Feds invest in water sensor maker

The federal government is spending $1.9 million to support Charlottetown-based Sentry Water Monitoring through Sustainable Development Technology Canada (SDTC).

This is the first SDTC investment in Sentry Water Monitoring and part of a partnership that is advancing the company as an industry leader in wastewater treatment.

“Climate change is the seminal challenge of our generation. PEI’s Sentry Water Monitoring, through innovation and dedication, has developed low-energy solutions for wastewater management,” said Sean Casey, member of parliament for Charlottetown, Prince Edward Island.

“I am proud to be part of a government that invests in cleantech in PEI. It’s good for the province and good for the planet.”

Sentry Water Monitoring will use the investment to enhance its technology for optimizing wastewater treatment plants (WWTPs). The company’s bioelectrochemical sensor monitors microbial health in real time, under difficult wastewater conditions.
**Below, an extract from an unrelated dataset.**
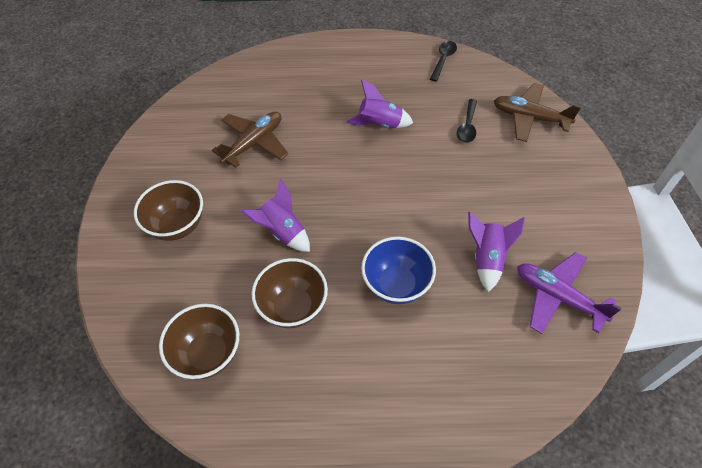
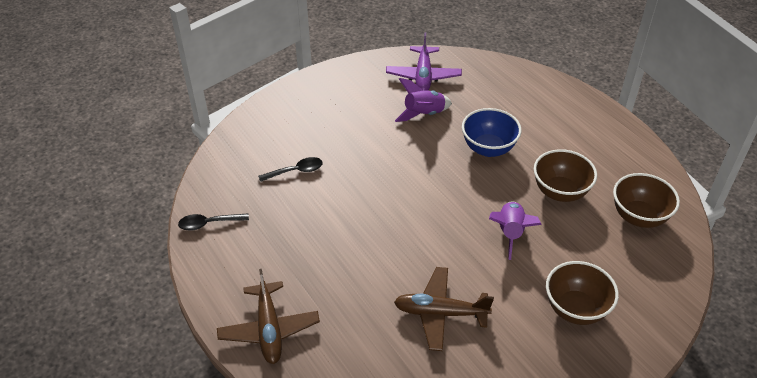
camera: 125 degrees left, 10 degrees down
purple rocket [346,80,413,128] -> none
brown plane [494,83,581,142] -> brown plane moved to [217,269,320,364]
WWTPs remove contaminants from domestic and industrial sewage to produce an end product that can be safely discharged into the environment or used for irrigation, preventing the pollution of streams, rivers and oceans. By continuously monitoring biological data, Sentry Water Monitoring’s leading technology can minimize negative impacts on the plant’s performance and resulting water quality.

“We care about the environment and making better decisions when treating wastewater,” said Patrick Kiely, CEO, Sentry Water Monitoring .

“SDTC will help accelerate the use of Sentry’s technology in the circular economy by helping wastewater treatment plants save 20% on energy costs or generate 20% more energy from renewable biogas.” 

SDTC is an independent federal foundation that funds companies with the potential to become leaders in environmental technologies and help solve environmental challenges, such as climate change and polluted air, water and soil.

Since 2001, SDTC has invested more than $1.38 billion in 460 companies that have generated $2.8 billion in annual revenues, created 16,930 jobs, brought 177 new technologies to market and reduced greenhouse gas emissions by 22.4 megatonnes of CO2 annually, which is equivalent to taking almost seven million cars off the road every year.